Compare your tax returns: How did your tax load shape up last year, and how does it compare to this year? "Unless you've had a major change in your life your deductions are similar year-to-year," said Levine.

"If your effective tax rate was 20 percent on average last year, check your allowances to make sure you're close to 20 percent now," he said.

Talk to your accountant: The right amount of tax to withhold will vary from one family to the next.

For example, if you are a high earner and have no mortgage and no kids, it might make sense to withhold more for taxes. Conversely, a working couple earning less than $100,000 with three kids and a mortgage may be able to withhold less, due to the credits and deductions they can take.

Calculating your withholding is even more complicated if you have multiple sources of income: distributions from retirement accounts or cash from a rental property. You'll need to make estimated quarterly tax payments in those cases, Steffen said.

"Work with a CPA to do a projection and figure out what your tax liability will be at the end of the year," he said. "In a perfect scenario, you'll have a balance due when you file your return, but not one that's large enough to create a penalty."
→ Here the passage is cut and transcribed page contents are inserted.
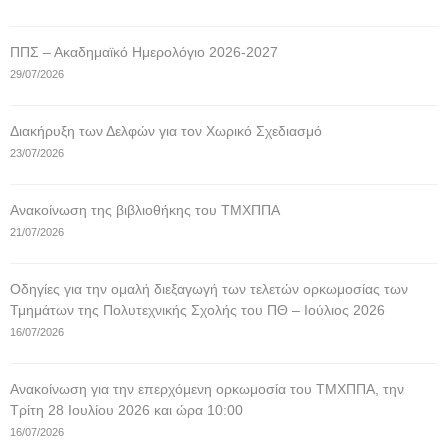
ΠΠΣ – Ακαδημαϊκό Ημερολόγιο 2026-2027
29/07/2026
Διακήρυξη των Δελφών για τον Χωρικό Σχεδιασμό
23/07/2026
Ανακοίνωση της βιβλιοθήκης του ΤΜΧΠΠΑ
21/07/2026
Οδηγίες για την ομαλή διεξαγωγή των τελετών ορκωμοσίας των
Τμημάτων της Πολυτεχνικής Σχολής του ΠΘ – Ιούλιος 2026
16/07/2026
Ανακοίνωση για την επερχόμενη ορκωμοσία του ΤΜΧΠΠΑ, την
Τρίτη 28 Ιουλίου 2026 και ώρα 10:00
16/07/2026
Avoid tax arbitrage: If you withhold less in taxes because you have bigger plans with your paycheck, bear in mind that you'll owe Uncle Sam next year. Don't gamble your cash. "Some people do foolish things: 'If I invest the money and make 7 percent this year, and I beat the IRS's penalty, then I'm ahead,'" said Levine.

"If you've deliberately underpaid, the money should go someplace safe because this is a really short time horizon," he said.